Note that the general sense I've gotten from the last few calls is that folks are leaning towards handling that metadata elsewhere than the Reads API. However that comes out, though, I think we should divide and conquer on the discussion.

From @pgrosu:

Hi David,

  • I was not familiar with the Metadata group and all the groups until recently. I got to this group by reference of Cassie Doll and the Google Genomics project. Noticing how far everyone was along, I thought it would be best to review all the issues and pull requests, which took some time.
  • Based on the trend of the different PRs/Issues in [schemas], the data-model became Read- and ReadGroup-centric, as noted in "Read Task Team" deliverables. Lately the trend seemed to shift to a more flexible Data Model that can accommodate to both type-of-data (i.e. clinical data, sequence data, etc.) and analysis-layout grouping formats (ReadSet, etc.) with a focus to an API rather than file-based, which is understandable.
  • Based on the recent shift to a more flexible data-model, what I posted was two-fold:
  1. Since the number of experiments - and thus ReadGroups - will grow quite large it will be difficult for an analyst to know which studies are relevant. Also taking into account your nice example of additional experimental information regarding the readgroups per individual for the dataset you received from the "Illumina's UYG program", I provided this proof-of-concept:
    • In a web-based genome browser, by selecting a genomic region, one can have the ReadGroups and Studies show up automatically - with additional filtering capabilities to clean up the data to its most relevant for a specific analysis.
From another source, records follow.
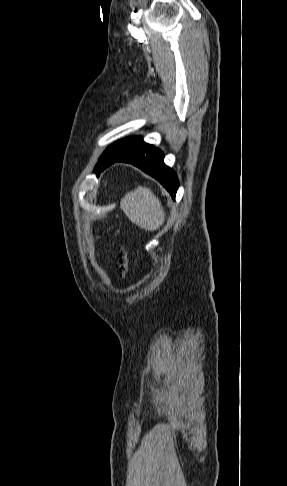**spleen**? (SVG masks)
<instances>
[{
	"mask_svg": "<svg viewBox=\"0 0 287 486\" xmlns=\"http://www.w3.org/2000/svg\"><path fill=\"white\" fill-rule=\"evenodd\" d=\"M120 208L139 227L154 231L165 221V212L154 193L147 187L138 186L121 200Z\"/></svg>",
	"mask_w": 287,
	"mask_h": 486,
	"instance_id": "3e777b00",
	"label": "spleen"
}]
</instances>
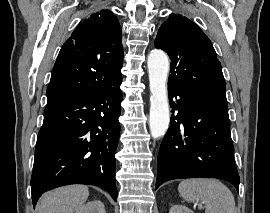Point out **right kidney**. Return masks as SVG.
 Here are the masks:
<instances>
[{"instance_id":"right-kidney-1","label":"right kidney","mask_w":270,"mask_h":213,"mask_svg":"<svg viewBox=\"0 0 270 213\" xmlns=\"http://www.w3.org/2000/svg\"><path fill=\"white\" fill-rule=\"evenodd\" d=\"M75 213H106V211L101 201L94 200L79 207Z\"/></svg>"}]
</instances>
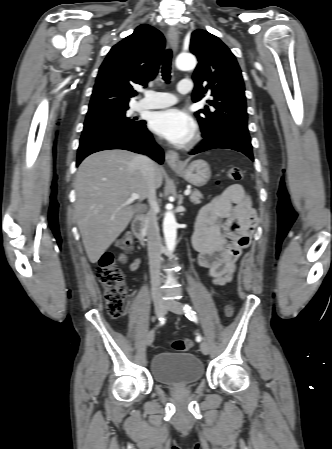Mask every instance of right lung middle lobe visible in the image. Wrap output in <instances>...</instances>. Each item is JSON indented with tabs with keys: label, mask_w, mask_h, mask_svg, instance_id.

Then these relevant remaining ReadGroups can be saved for later analysis as their own Study.
  2. Based on the above, then the need for such an additional experimental information is required in the data model, which is what I was proposing with my UML diagram. I chose UML to simplify things, since to do it with AVRO I would need to create different namespaces - or types - and thus reference to them to simulate inheritance, and also generate aliases for keeping additional naming conventions that would satisfy different nomenclatures.
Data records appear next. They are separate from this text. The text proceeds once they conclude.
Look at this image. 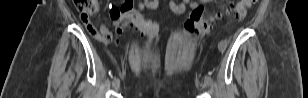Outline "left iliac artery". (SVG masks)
Returning a JSON list of instances; mask_svg holds the SVG:
<instances>
[{
    "mask_svg": "<svg viewBox=\"0 0 308 98\" xmlns=\"http://www.w3.org/2000/svg\"><path fill=\"white\" fill-rule=\"evenodd\" d=\"M205 80H206V82H207L208 84H211V83H212V79H211V77H209V76H205Z\"/></svg>",
    "mask_w": 308,
    "mask_h": 98,
    "instance_id": "obj_1",
    "label": "left iliac artery"
}]
</instances>
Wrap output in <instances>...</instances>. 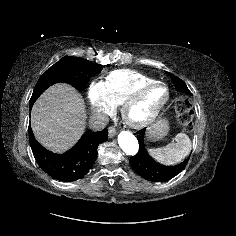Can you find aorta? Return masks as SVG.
I'll use <instances>...</instances> for the list:
<instances>
[{"instance_id":"aorta-1","label":"aorta","mask_w":236,"mask_h":236,"mask_svg":"<svg viewBox=\"0 0 236 236\" xmlns=\"http://www.w3.org/2000/svg\"><path fill=\"white\" fill-rule=\"evenodd\" d=\"M118 143L127 155H135L138 152L139 144L136 137L129 131H122L118 135Z\"/></svg>"}]
</instances>
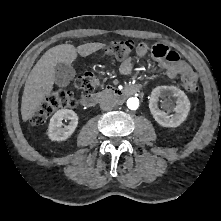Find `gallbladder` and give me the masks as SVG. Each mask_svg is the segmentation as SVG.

My next step was to find out from the web more about the deliverables, in order to sync with what the goals are. I found a document "Priorities 2014 04 28 Final for Posting.pdf" which detailed the following regarding the DWG:

  • "Therefore over the next two years, the Data Working Group (DWG) will work with the international community to develop formal data models, APIs and reference implementations of those APIs for representing, submitting, exchanging, querying, and analyzing genomic data in a scalable and potentially distributed fashion, consistent with the security model developed by the SWG, the clinical data framework developed by the CWG, and the International Code of Conduct for Genomic and Health-Related Data Sharing developed by the REWG."

This reinforced the need for referenced or embedded experimental information and/or metadata associated with a ReadGroup, especially for any queries and analysis workflows one might perform.
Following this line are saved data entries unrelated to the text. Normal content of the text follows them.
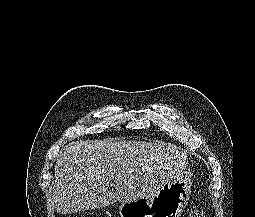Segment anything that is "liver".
I'll use <instances>...</instances> for the list:
<instances>
[{
    "instance_id": "1",
    "label": "liver",
    "mask_w": 255,
    "mask_h": 217,
    "mask_svg": "<svg viewBox=\"0 0 255 217\" xmlns=\"http://www.w3.org/2000/svg\"><path fill=\"white\" fill-rule=\"evenodd\" d=\"M186 152L143 141L78 140L56 161L52 201L72 214L150 196L181 174ZM115 191L109 190L110 181Z\"/></svg>"
}]
</instances>
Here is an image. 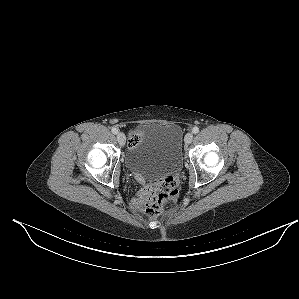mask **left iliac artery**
Listing matches in <instances>:
<instances>
[{"label": "left iliac artery", "mask_w": 299, "mask_h": 299, "mask_svg": "<svg viewBox=\"0 0 299 299\" xmlns=\"http://www.w3.org/2000/svg\"><path fill=\"white\" fill-rule=\"evenodd\" d=\"M192 132L197 134L199 132V128L197 126L193 127Z\"/></svg>", "instance_id": "1"}]
</instances>
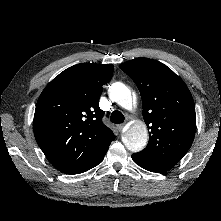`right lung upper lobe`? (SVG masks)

I understand @lh3's approach to having a recursive template collection for different types of information about a study. The only issue from a search perspective is the O() complexity of finding relevant information across many ReadGroups.

Thus I have three questions, and one comment:

  1. Where should I post such a question or open such an issue? Is is under schemas or another place?
  2. To be more in sync with what is happening, how would I go about signing up for the Google Group "Data Working Group Read Task Group"?
  3. What are the discussion groups, github locations, etc. for the other working groups?

Comment: I would be happy to continue to post to this group when I have relevant contributions. I promise not to make my posts so long in the future :)

From @lh3:

@pgrosu thanks for your comments. Re time complexity: if the tree exactly matches the current SRA hierarchy, the number of searches required to identify read groups is the same. In addition, the time spent on retrieving read groups should be negligible in comparison to pulling read data. Even if the performance became a concern, we could use some techniques internally to improvement the speed (e.g. duplicating the path to the root).

Add me to a team

Hi Guys,

I am Max Mikheev - CTO of Biodatomics. We are now using format with avro as internal for storing BAM/VCF/GFF files and running all analytic on Hadoop. I talk before with Matt about it.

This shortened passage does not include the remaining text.